People make errors, which lead to accidents. Accidents lead to deaths. The standard solution is to blame the people involved. But if we find out who made the errors and punish them, are we solving the problems? No. The problem is seldom the fault of an individual; it is the fault of the system. Changing the people without changing the system will perpetuate the problems.

How can we change systems to encourage individuals to report errors and learn from their mistakes? A just culture seeks to create an environment that encourages individuals to report mistakes so that the precursors to error can be better understood in order to fix the system issues. Individual practitioners should not be held accountable for system failings over which they have no control. In a just culture, individuals are continually learning, designing safe systems, and managing behavioral choices. Events are not things to be fixed, but opportunities to improve understanding of the system.

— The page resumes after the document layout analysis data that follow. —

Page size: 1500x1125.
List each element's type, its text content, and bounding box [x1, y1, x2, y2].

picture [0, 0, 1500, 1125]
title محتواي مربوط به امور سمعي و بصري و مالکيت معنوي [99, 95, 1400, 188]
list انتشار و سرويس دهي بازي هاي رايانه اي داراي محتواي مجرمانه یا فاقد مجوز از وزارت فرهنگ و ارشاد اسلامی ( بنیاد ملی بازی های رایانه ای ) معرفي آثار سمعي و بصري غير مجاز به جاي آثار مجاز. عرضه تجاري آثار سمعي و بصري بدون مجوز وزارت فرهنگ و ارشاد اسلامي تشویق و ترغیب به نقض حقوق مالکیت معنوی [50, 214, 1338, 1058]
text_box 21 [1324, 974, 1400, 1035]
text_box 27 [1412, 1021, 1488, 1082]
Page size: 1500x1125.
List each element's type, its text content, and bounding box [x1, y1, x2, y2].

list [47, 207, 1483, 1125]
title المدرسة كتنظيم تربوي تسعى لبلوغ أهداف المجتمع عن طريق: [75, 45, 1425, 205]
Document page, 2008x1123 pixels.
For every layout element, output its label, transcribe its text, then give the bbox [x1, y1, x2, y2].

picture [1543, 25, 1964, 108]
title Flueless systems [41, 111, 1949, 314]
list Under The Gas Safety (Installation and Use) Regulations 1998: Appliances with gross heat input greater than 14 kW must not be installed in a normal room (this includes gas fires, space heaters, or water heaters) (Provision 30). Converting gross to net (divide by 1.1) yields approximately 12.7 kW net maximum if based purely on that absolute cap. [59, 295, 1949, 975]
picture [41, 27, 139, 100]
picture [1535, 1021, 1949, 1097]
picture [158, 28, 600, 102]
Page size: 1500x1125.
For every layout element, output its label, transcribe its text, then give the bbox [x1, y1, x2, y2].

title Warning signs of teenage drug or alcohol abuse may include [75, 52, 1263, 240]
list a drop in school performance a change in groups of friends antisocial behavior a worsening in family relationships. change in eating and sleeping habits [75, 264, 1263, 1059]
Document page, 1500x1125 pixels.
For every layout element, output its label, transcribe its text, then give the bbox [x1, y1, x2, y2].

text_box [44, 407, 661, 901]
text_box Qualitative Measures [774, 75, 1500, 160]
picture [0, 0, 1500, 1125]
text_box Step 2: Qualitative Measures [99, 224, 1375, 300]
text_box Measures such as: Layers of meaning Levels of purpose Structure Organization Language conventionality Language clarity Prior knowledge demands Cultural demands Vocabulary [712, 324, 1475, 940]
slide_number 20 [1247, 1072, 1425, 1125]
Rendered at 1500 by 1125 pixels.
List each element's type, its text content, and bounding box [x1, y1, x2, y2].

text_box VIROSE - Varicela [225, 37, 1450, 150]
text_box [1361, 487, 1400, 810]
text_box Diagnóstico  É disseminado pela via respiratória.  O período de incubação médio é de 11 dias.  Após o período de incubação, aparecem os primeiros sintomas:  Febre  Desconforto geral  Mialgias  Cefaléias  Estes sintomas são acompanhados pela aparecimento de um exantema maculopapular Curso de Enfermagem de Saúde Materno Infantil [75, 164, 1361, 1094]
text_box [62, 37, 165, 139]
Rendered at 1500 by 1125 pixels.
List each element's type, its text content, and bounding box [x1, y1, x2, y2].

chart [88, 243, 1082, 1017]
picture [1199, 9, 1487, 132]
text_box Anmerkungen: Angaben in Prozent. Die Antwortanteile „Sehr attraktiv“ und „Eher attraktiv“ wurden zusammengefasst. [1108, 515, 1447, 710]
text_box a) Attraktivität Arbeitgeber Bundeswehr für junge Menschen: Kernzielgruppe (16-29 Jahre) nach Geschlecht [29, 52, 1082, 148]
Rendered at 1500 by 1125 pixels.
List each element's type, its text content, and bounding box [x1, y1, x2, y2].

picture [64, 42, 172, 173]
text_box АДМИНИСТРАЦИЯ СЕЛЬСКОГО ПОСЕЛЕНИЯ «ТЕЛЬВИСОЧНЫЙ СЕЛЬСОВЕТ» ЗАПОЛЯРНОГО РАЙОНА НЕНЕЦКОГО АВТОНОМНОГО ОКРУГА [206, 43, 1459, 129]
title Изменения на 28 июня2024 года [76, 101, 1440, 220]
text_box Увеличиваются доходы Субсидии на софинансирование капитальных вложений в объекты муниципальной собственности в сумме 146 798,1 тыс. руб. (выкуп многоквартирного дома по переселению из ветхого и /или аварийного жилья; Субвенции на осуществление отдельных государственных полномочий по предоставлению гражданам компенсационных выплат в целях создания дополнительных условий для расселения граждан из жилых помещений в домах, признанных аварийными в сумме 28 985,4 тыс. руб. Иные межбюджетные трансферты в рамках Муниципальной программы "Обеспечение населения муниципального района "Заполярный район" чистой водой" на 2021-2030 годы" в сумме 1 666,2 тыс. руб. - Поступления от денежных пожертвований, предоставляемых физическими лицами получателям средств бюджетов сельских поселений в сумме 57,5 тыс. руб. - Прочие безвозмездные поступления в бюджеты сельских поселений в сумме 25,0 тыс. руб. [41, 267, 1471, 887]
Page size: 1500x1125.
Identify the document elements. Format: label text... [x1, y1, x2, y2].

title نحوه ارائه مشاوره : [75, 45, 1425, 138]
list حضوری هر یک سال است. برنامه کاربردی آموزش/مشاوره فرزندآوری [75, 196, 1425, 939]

How do you get started with a just culture initiative and ensure that all staff members feel free to report errors? There needs to be an administration that supports the concepts of a just culture and encourages staff to report errors. Highly reliable industries foster mindfulness in their workers. Mindfulness is defined by Weick and Sutcliffe (2001) as being composed of five components:

  • A constant concern about the possibility of failure even in the most successful endeavors
  • Deference to expertise regardless of rank or status
  • An ability to adapt when the unexpected occurs (commitment to resilience)
  • An ability to concentrate on a specific task while having a sense of the bigger picture (sensitivity to operations)
  • An ability to alter and flatten hierarchy as best fits the situation

Health organizations are now writing and promoting just culture policies and documents. The Joint Commission leadership standards (Schyve, 2009) address leadership and safety specifically relating to the organization's governing body (the CEO and senior management and medical and clinical staff leaders). The Joint Commission (formerly JCAHO) suggests instituting an organizationwide policy of transparency that sheds light on all adverse events and patient safety issues within the organization, thereby creating an environment where it is safe for everyone to talk about real and potential organizational vulnerabilities and to support each other in an effort to report vulnerabilities and failures without fear of reprisal.